* TASK TO CARRY OUT:
Drop all images and give the records again exactly.

* TASK MATERIAL:
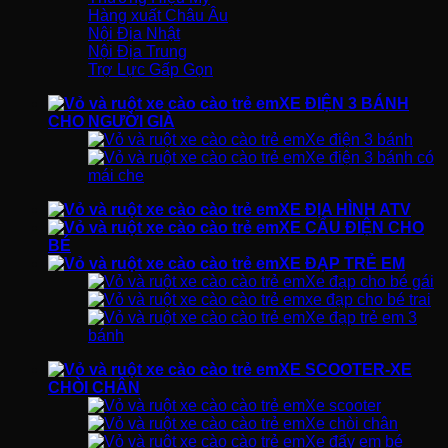
Hàng xuất Châu Âu
Nội Địa Nhật
Nội Địa Trung
Trợ Lực Gấp Gọn
XE ĐIỆN 3 BÁNH
CHO NGƯỜI GIÀ
Xe điện 3 bánh
Xe điện 3 bánh có
mái che
XE ĐỊA HÌNH ATV
XE CẨU ĐIỆN CHO
BÉ
XE ĐẠP TRẺ EM
Xe đạp cho bé gái
xe đạp cho bé trai
Xe đạp trẻ em 3
bánh
XE SCOOTER-XE
CHÒI CHÂN
Xe scooter
Xe chòi chân
Xe đẩy em bé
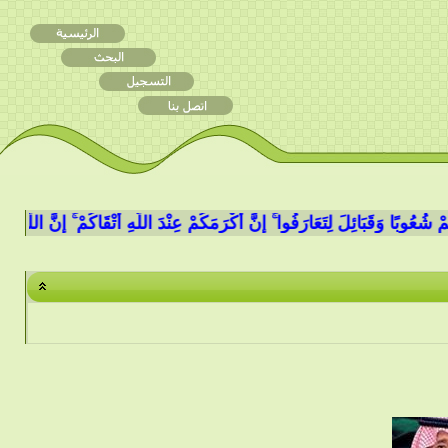
ا وَقَبَائِلَ لِتَعَارَفُوا ۚ إِنَّ أَكْرَمَكُمْ عِنْدَ اللَّهِ أَتْقَاكُمْ ۚ إِنَّ اللَّهَ عَلِيمٌ خَبِي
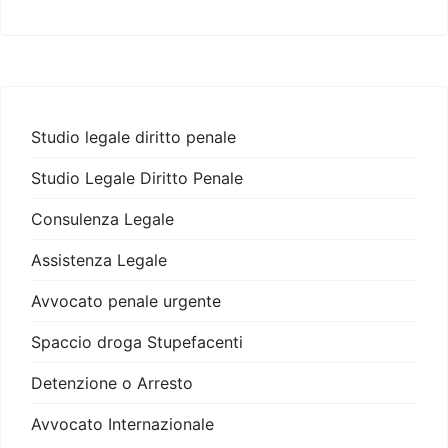
Studio legale diritto penale
Studio Legale Diritto Penale
Consulenza Legale
Assistenza Legale
Avvocato penale urgente
Spaccio droga Stupefacenti
Detenzione o Arresto
Avvocato Internazionale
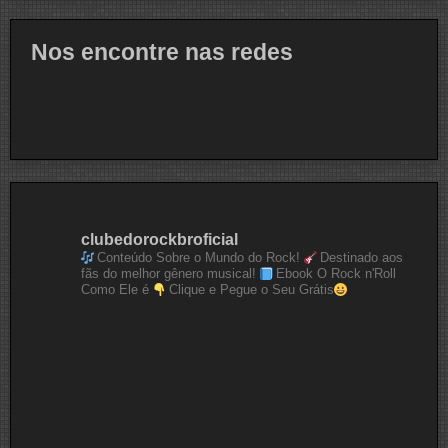
Nos encontre nas redes
clubedorockbroficial
Conteúdo Sobre o Mundo do Rock!
Destinado aos
fãs do melhor gênero musical!
Ebook O Rock n'Roll
Como Ele é
Clique e Pegue o Seu Grátis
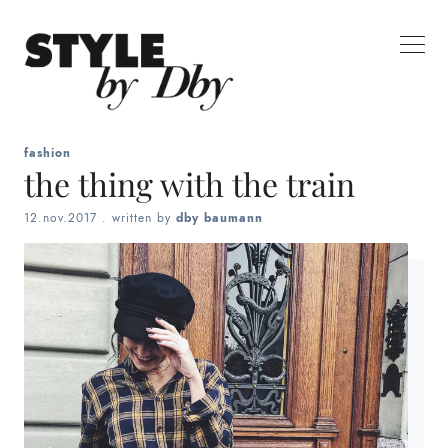
fashion
the thing with the train
12.nov.2017
. written by
dby baumann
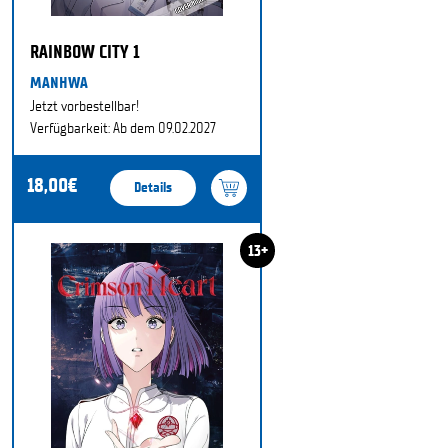
RAINBOW CITY 1
MANHWA
Jetzt vorbestellbar!
Verfügbarkeit: Ab dem 09.02.2027
18,00€
Details
13+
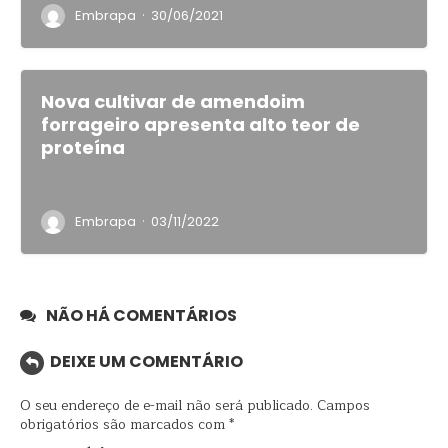
·
Embrapa
30/06/2021
Nova cultivar de amendoim
forrageiro apresenta alto teor de
proteína
·
Embrapa
03/11/2022
NÃO HÁ COMENTÁRIOS
DEIXE UM COMENTÁRIO
O seu endereço de e-mail não será publicado.
Campos
obrigatórios são marcados com
*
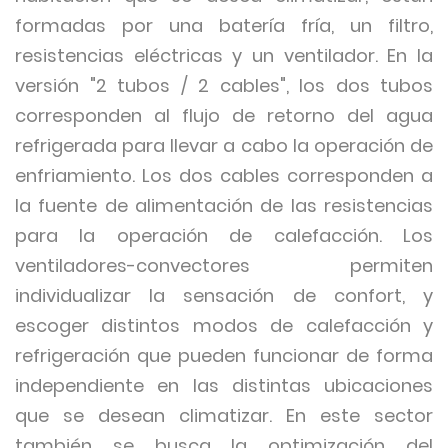
formadas por una batería fría, un filtro,
resistencias eléctricas y un ventilador. En la
versión "2 tubos / 2 cables", los dos tubos
corresponden al flujo de retorno del agua
refrigerada para llevar a cabo la operación de
enfriamiento. Los dos cables corresponden a
la fuente de alimentación de las resistencias
para la operación de calefacción. Los
ventiladores-convectores permiten
individualizar la sensación de confort, y
escoger distintos modos de calefacción y
refrigeración que pueden funcionar de forma
independiente en las distintas ubicaciones
que se desean climatizar. En este sector
también se busca la optimización del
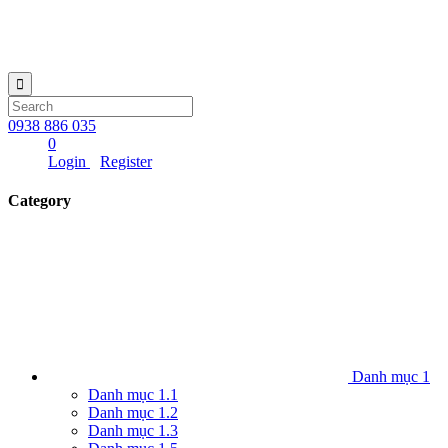
0938 886 035
0
Login
Register
Category
Danh mục 1
Danh mục 1.1
Danh mục 1.2
Danh mục 1.3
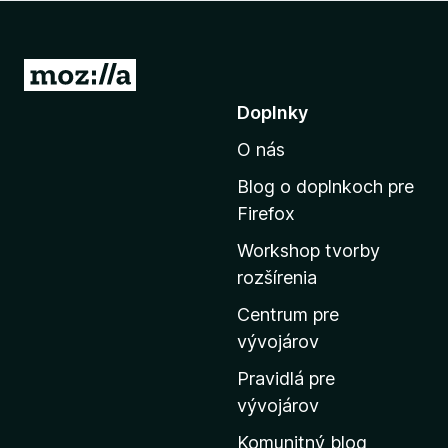
d
a
č
P
F
r
Doplnky
i
e
r
O nás
j
e
s
f
Blog o doplnkoch pre
ť
o
Firefox
x
n
Workshop tvorby
a
rozšírenia
d
o
Centrum pre
m
vývojárov
o
Pravidlá pre
v
vývojárov
s
Komunitný blog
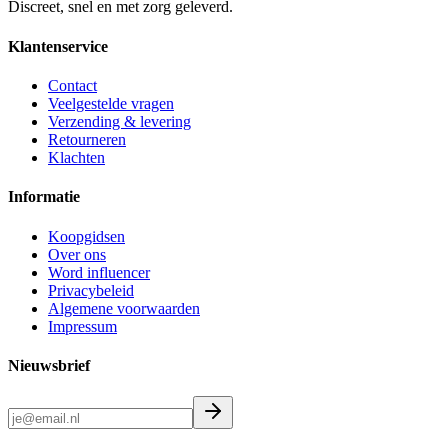
Discreet, snel en met zorg geleverd.
Klantenservice
Contact
Veelgestelde vragen
Verzending & levering
Retourneren
Klachten
Informatie
Koopgidsen
Over ons
Word influencer
Privacybeleid
Algemene voorwaarden
Impressum
Nieuwsbrief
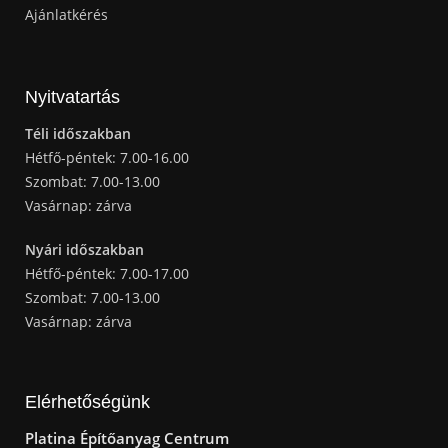
Ajánlatkérés
Nyitvatartás
Téli időszakban
Hétfő-péntek: 7.00-16.00
Szombat: 7.00-13.00
Vasárnap: zárva
Nyári időszakban
Hétfő-péntek: 7.00-17.00
Szombat: 7.00-13.00
Vasárnap: zárva
Elérhetőségünk
Platina Építőanyag Centrum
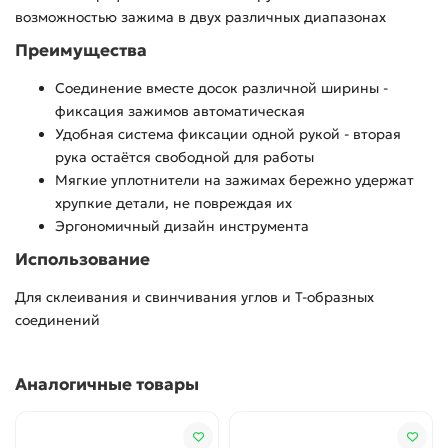
возможностью зажима в двух различных диапазонах
Преимущества
Соединение вместе досок различной ширины -
фиксация зажимов автоматическая
Удобная система фиксации одной рукой - вторая
рука остаётся свободной для работы
Мягкие уплотнители на зажимах бережно удержат
хрупкие детали, не повреждая их
Эргономичный дизайн инструмента
Использование
Для склеивания и свинчивания углов и Т-образных
соединений
Аналогичные товары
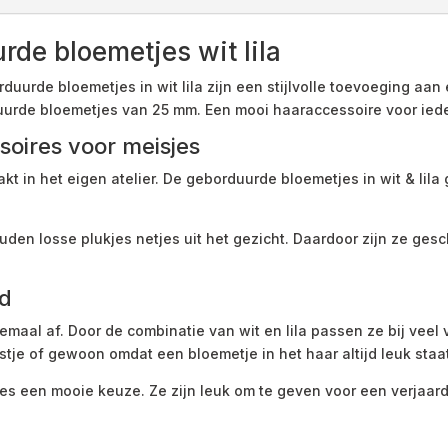
de bloemetjes wit lila
rde bloemetjes in wit lila zijn een stijlvolle toevoeging aan e
uurde bloemetjes van 25 mm. Een mooi haaraccessoire voor iede
oires voor meisjes
 in het eigen atelier. De geborduurde bloemetjes in wit & lila
uden losse plukjes netjes uit het gezicht. Daardoor zijn ze ges
id
maal af. Door de combinatie van wit en lila passen ze bij veel v
stje of gewoon omdat een bloemetje in het haar altijd leuk staa
s een mooie keuze. Ze zijn leuk om te geven voor een verjaarda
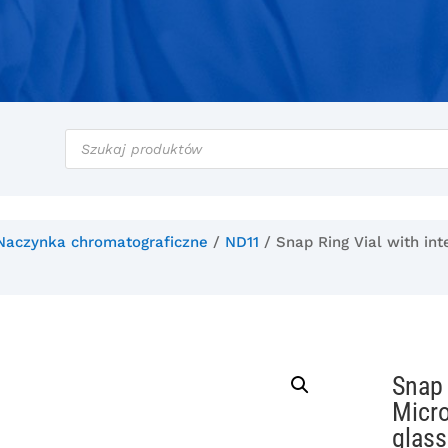
Wyszukiwarka
produktów
Naczynka chromatograficzne
/
ND11
/ Snap Ring Vial with int
Snap 
Micro
glass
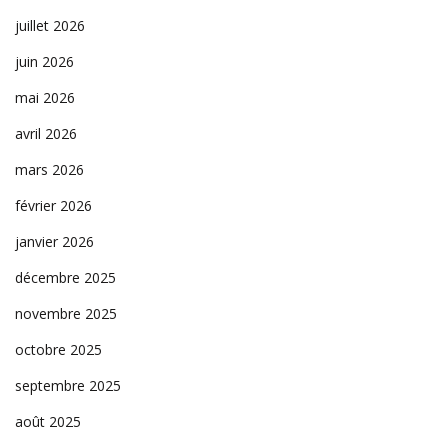
juillet 2026
juin 2026
mai 2026
avril 2026
mars 2026
février 2026
janvier 2026
décembre 2025
novembre 2025
octobre 2025
septembre 2025
août 2025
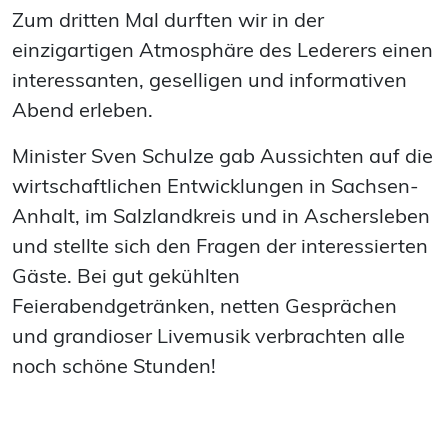
Zum dritten Mal durften wir in der
einzigartigen Atmosphäre des Lederers einen
interessanten, geselligen und informativen
Abend erleben.
Minister Sven Schulze gab Aussichten auf die
wirtschaftlichen Entwicklungen in Sachsen-
Anhalt, im Salzlandkreis und in Aschersleben
und stellte sich den Fragen der interessierten
Gäste. Bei gut gekühlten
Feierabendgetränken, netten Gesprächen
und grandioser Livemusik verbrachten alle
noch schöne Stunden!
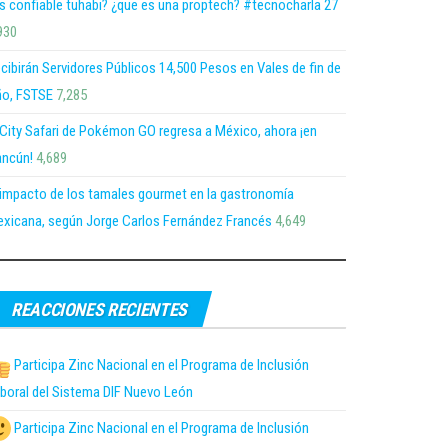
s confiable tuhabi? ¿que es una proptech? #tecnocharla 27
930
cibirán Servidores Públicos 14,500 Pesos en Vales de fin de
o, FSTSE
7,285
 City Safari de Pokémon GO regresa a México, ahora ¡en
ncún!
4,689
 impacto de los tamales gourmet en la gastronomía
xicana, según Jorge Carlos Fernández Francés
4,649
REACCIONES RECIENTES
Participa Zinc Nacional en el Programa de Inclusión
boral del Sistema DIF Nuevo León
Participa Zinc Nacional en el Programa de Inclusión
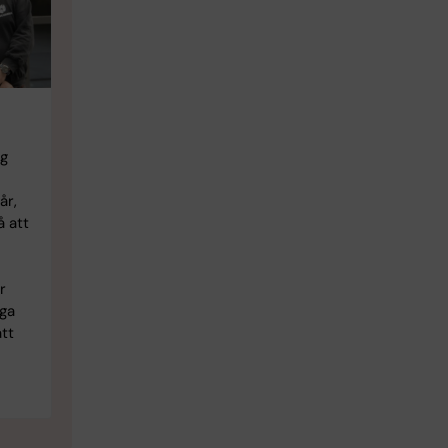
ig
år,
å att
r
nga
att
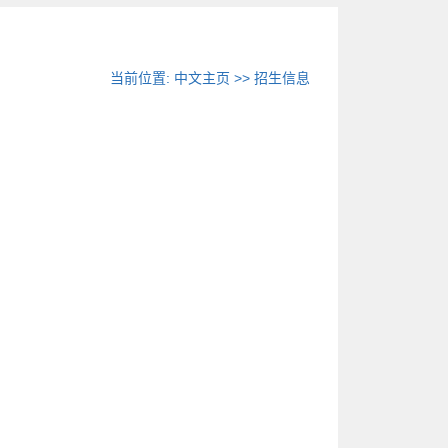
当前位置:
中文主页
>>
招生信息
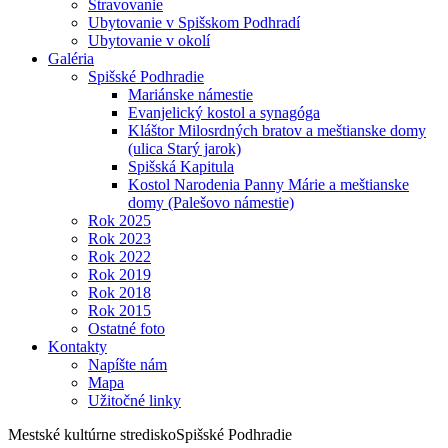
Stravovanie
Ubytovanie v Spišskom Podhradí
Ubytovanie v okolí
Galéria
Spišské Podhradie
Mariánske námestie
Evanjelický kostol a synagóga
Kláštor Milosrdných bratov a meštianske domy
(ulica Starý jarok)
Spišská Kapitula
Kostol Narodenia Panny Márie a meštianske
domy (Palešovo námestie)
Rok 2025
Rok 2023
Rok 2022
Rok 2019
Rok 2018
Rok 2015
Ostatné foto
Kontakty
Napíšte nám
Mapa
Užitočné linky
Mestské kultúrne stredisko
Spišské Podhradie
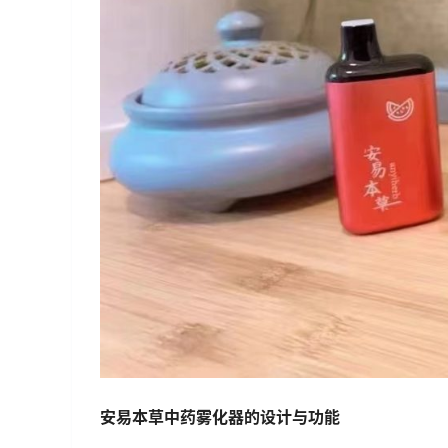
安易本草中药雾化器的设计与功能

* ANSWER FOR THE TASK:
Hàng xuất Châu Âu
Nội Địa Nhật
Nội Địa Trung
Trợ Lực Gấp Gọn
XE ĐIỆN 3 BÁNH
CHO NGƯỜI GIÀ
Xe điện 3 bánh
Xe điện 3 bánh có
mái che
XE ĐỊA HÌNH ATV
XE CẨU ĐIỆN CHO
BÉ
XE ĐẠP TRẺ EM
Xe đạp cho bé gái
xe đạp cho bé trai
Xe đạp trẻ em 3
bánh
XE SCOOTER-XE
CHÒI CHÂN
Xe scooter
Xe chòi chân
Xe đẩy em bé
ا وَقَبَائِلَ لِتَعَارَفُوا ۚ إِنَّ أَكْرَمَكُمْ عِنْدَ اللَّهِ أَتْقَاكُمْ ۚ إِنَّ اللَّهَ عَلِيمٌ خَبِي
Studio legale diritto penale
Studio Legale Diritto Penale
Consulenza Legale
Assistenza Legale
Avvocato penale urgente
Spaccio droga Stupefacenti
Detenzione o Arresto
Avvocato Internazionale
Nos encontre nas redes
clubedorockbroficial
Conteúdo Sobre o Mundo do Rock!
Destinado aos
fãs do melhor gênero musical!
Ebook O Rock n'Roll
Como Ele é
Clique e Pegue o Seu Grátis
fashion
the thing with the train
12.nov.2017
. written by
dby baumann
RAINBOW CITY 1
MANHWA
Jetzt vorbestellbar!
Verfügbarkeit: Ab dem 09.02.2027
18,00€
Details
13+
·
Embrapa
30/06/2021
Nova cultivar de amendoim
forrageiro apresenta alto teor de
proteína
·
Embrapa
03/11/2022
NÃO HÁ COMENTÁRIOS
DEIXE UM COMENTÁRIO
O seu endereço de e-mail não será publicado.
Campos
obrigatórios são marcados com
*
formadas por una batería fría, un filtro,
resistencias eléctricas y un ventilador. En la
versión "2 tubos / 2 cables", los dos tubos
corresponden al flujo de retorno del agua
refrigerada para llevar a cabo la operación de
enfriamiento. Los dos cables corresponden a
la fuente de alimentación de las resistencias
para la operación de calefacción. Los
ventiladores-convectores permiten
individualizar la sensación de confort, y
escoger distintos modos de calefacción y
refrigeración que pueden funcionar de forma
independiente en las distintas ubicaciones
que se desean climatizar. En este sector
también se busca la optimización del
0938 886 035
0
Login
Register
Category
Danh mục 1
Danh mục 1.1
Danh mục 1.2
Danh mục 1.3
d
a
č
P
F
r
Doplnky
i
e
r
O nás
j
e
s
f
Blog o doplnkoch pre
ť
o
Firefox
x
n
Workshop tvorby
a
rozšírenia
d
o
Centrum pre
m
vývojárov
o
Pravidlá pre
v
vývojárov
s
Komunitný blog
Discreet, snel en met zorg geleverd.
Klantenservice
Contact
Veelgestelde vragen
Verzending & levering
Retourneren
Klachten
Informatie
Koopgidsen
Over ons
Word influencer
Privacybeleid
Algemene voorwaarden
Impressum
Nieuwsbrief
Ajánlatkérés
Nyitvatartás
Téli időszakban
Hétfő-péntek: 7.00-16.00
Szombat: 7.00-13.00
Vasárnap: zárva
Nyári időszakban
Hétfő-péntek: 7.00-17.00
Szombat: 7.00-13.00
Vasárnap: zárva
Elérhetőségünk
Platina Építőanyag Centrum
возможностью зажима в двух различных диапазонах
Преимущества
Соединение вместе досок различной ширины -
фиксация зажимов автоматическая
Удобная система фиксации одной рукой - вторая
рука остаётся свободной для работы
Мягкие уплотнители на зажимах бережно удержат
хрупкие детали, не повреждая их
Эргономичный дизайн инструмента
Использование
Для склеивания и свинчивания углов и Т-образных
соединений
Аналогичные товары
de bloemetjes wit lila
rde bloemetjes in wit lila zijn een stijlvolle toevoeging aan e
uurde bloemetjes van 25 mm. Een mooi haaraccessoire voor iede
oires voor meisjes
 in het eigen atelier. De geborduurde bloemetjes in wit & lila
uden losse plukjes netjes uit het gezicht. Daardoor zijn ze ges
id
maal af. Door de combinatie van wit en lila passen ze bij veel v
stje of gewoon omdat een bloemetje in het haar altijd leuk staa
s een mooie keuze. Ze zijn leuk om te geven voor een verjaarda
Wyszukiwarka
produktów
Naczynka chromatograficzne
/
ND11
/ Snap Ring Vial with int
Snap 
Micro
glass
juillet 2026
juin 2026
mai 2026
avril 2026
mars 2026
février 2026
janvier 2026
décembre 2025
novembre 2025
octobre 2025
septembre 2025
août 2025
Zum dritten Mal durften wir in der
einzigartigen Atmosphäre des Lederers einen
interessanten, geselligen und informativen
Abend erleben.
Minister Sven Schulze gab Aussichten auf die
wirtschaftlichen Entwicklungen in Sachsen-
Anhalt, im Salzlandkreis und in Aschersleben
und stellte sich den Fragen der interessierten
Gäste. Bei gut gekühlten
Feierabendgetränken, netten Gesprächen
und grandioser Livemusik verbrachten alle
noch schöne Stunden!
s confiable tuhabi? ¿que es una proptech? #tecnocharla 27
930
cibirán Servidores Públicos 14,500 Pesos en Vales de fin de
o, FSTSE
7,285
 City Safari de Pokémon GO regresa a México, ahora ¡en
ncún!
4,689
 impacto de los tamales gourmet en la gastronomía
xicana, según Jorge Carlos Fernández Francés
4,649
REACCIONES RECIENTES
Participa Zinc Nacional en el Programa de Inclusión
boral del Sistema DIF Nuevo León
Participa Zinc Nacional en el Programa de Inclusión
ig
år,
å att
r
nga
att
当前位置:
中文主页
>>
招生信息
Stravovanie
Ubytovanie v Spišskom Podhradí
Ubytovanie v okolí
Galéria
Spišské Podhradie
Mariánske námestie
Evanjelický kostol a synagóga
Kláštor Milosrdných bratov a meštianske domy
(ulica Starý jarok)
Spišská Kapitula
Kostol Narodenia Panny Márie a meštianske
domy (Palešovo námestie)
Rok 2025
Rok 2023
Rok 2022
Rok 2019
Rok 2018
Rok 2015
Ostatné foto
Kontakty
Napíšte nám
Mapa
Užitočné linky
Mestské kultúrne stredisko
Spišské Podhradie
安易本草中药雾化器的设计与功能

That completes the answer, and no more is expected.